I must again repeat, the religion of their learned is admirable, and free from superstitions, from absurd legends, from dogmas insulting both to reason and nature, to which the bonzes give a thousand different meanings, because they really often have none. The most simple worship has appeared to them the best, for a series of forty centuries. They are, what we conceive Seth, Enoch, and Noah to have been; they are contented to adore one God in communion with the sages of the world, while Europe is divided between Thomas and Bonaventure, between Calvin and Luther, between Jansenius and Molina.


CHRISTIANITY.

Establishment of Christianity, in its Civil and Political State.—Section I.

God forbid that we should dare to mix the sacred with the profane! We seek not to fathom the depths of the ways of Providence. We are men, and we address men only.

When Antony, and after him Augustus, had given Judæa to the Arabian, Herod—their creature and their tributary—that prince, a stranger among the Jews, became the most powerful of all kings. He had ports on the Mediterranean—Ptolemais and Ascalon; he built towns; he erected a temple to Apollo at Rhodes, and one to Augustus in Cæsarea; he rebuilt that of Jerusalem from the foundation, and converted it into a strong citadel. Under his rule, Palestine enjoyed profound peace. In short, barbarous as he was to his family, and tyrannical towards his people, whose substance he consumed in the execution of his projects, he was looked upon as a Messiah. He worshipped only Cæsar, and he was also worshipped by the Herodians.

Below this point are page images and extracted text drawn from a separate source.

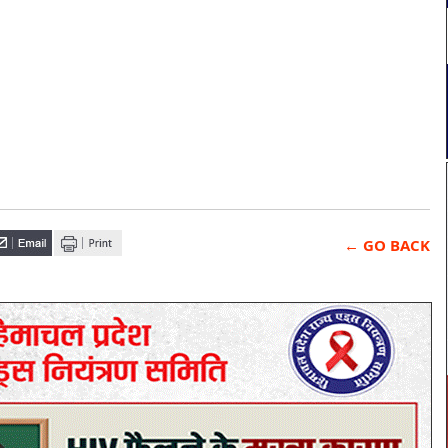
← GO BACK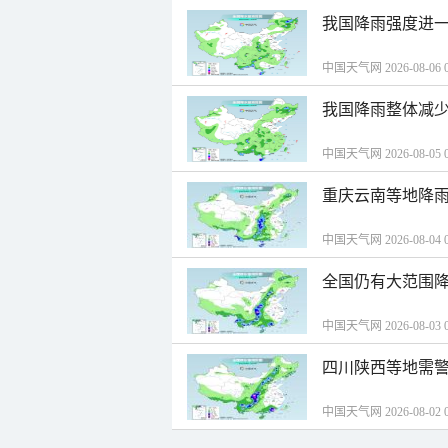
我国降雨强度进一
中国天气网 2026-08-06 0
我国降雨整体减少
中国天气网 2026-08-05 0
重庆云南等地降雨
中国天气网 2026-08-04 0
全国仍有大范围降
中国天气网 2026-08-03 0
四川陕西等地需警
中国天气网 2026-08-02 0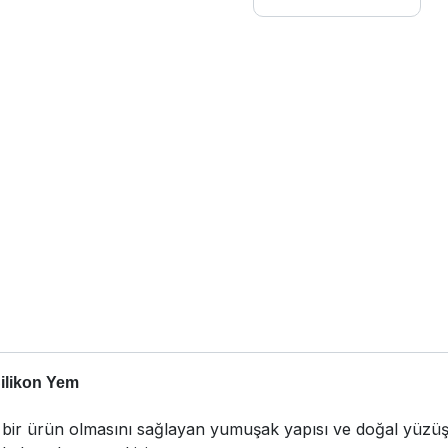
ilikon Yem
as bir ürün olmasını sağlayan yumuşak yapısı ve doğal yüz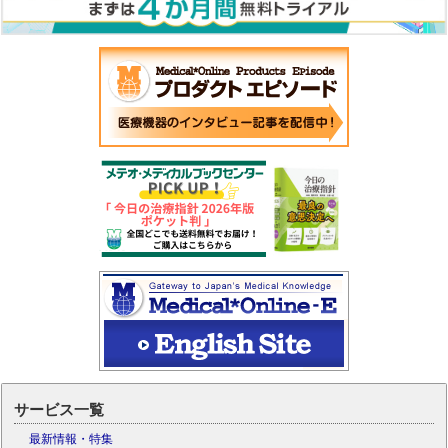
サービス一覧
最新情報・特集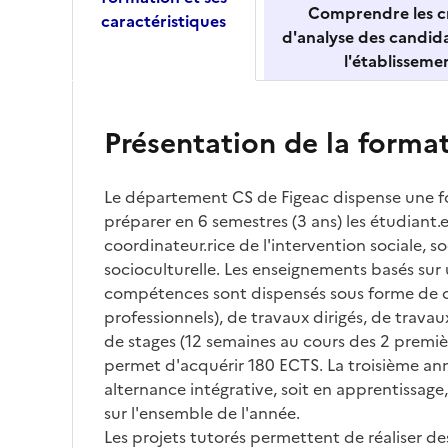
Comprendre les cr
caractéristiques
d'analyse des candid
l'établisseme
Présentation de la forma
Le département CS de Figeac dispense une f
préparer en 6 semestres (3 ans) les étudiant.
coordinateur.rice de l'intervention sociale, s
socioculturelle. Les enseignements basés su
compétences sont dispensés sous forme de c
professionnels), de travaux dirigés, de travau
de stages (12 semaines au cours des 2 premiè
permet d'acquérir 180 ECTS. La troisième ann
alternance intégrative, soit en apprentissage,
sur l'ensemble de l'année.
Les projets tutorés permettent de réaliser de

The sect of the Jews had long been spread in Europe and Asia; but its tenets were entirely unknown. No one knew anything of the Jewish books, although we are told that some of them had already been translated into Greek, in Alexandria. The Jews were known only as the Armenians are now known to the Turks and Persians, as brokers and traders. Further, a Turk never takes the trouble to inquire, whether an Armenian is a Eutychian, a Jacobite, one of St. John's Christians, or an Arian. The theism of China, and the much to be respected books of Confucius, were still less known to the nations of the west, than the Jewish rites.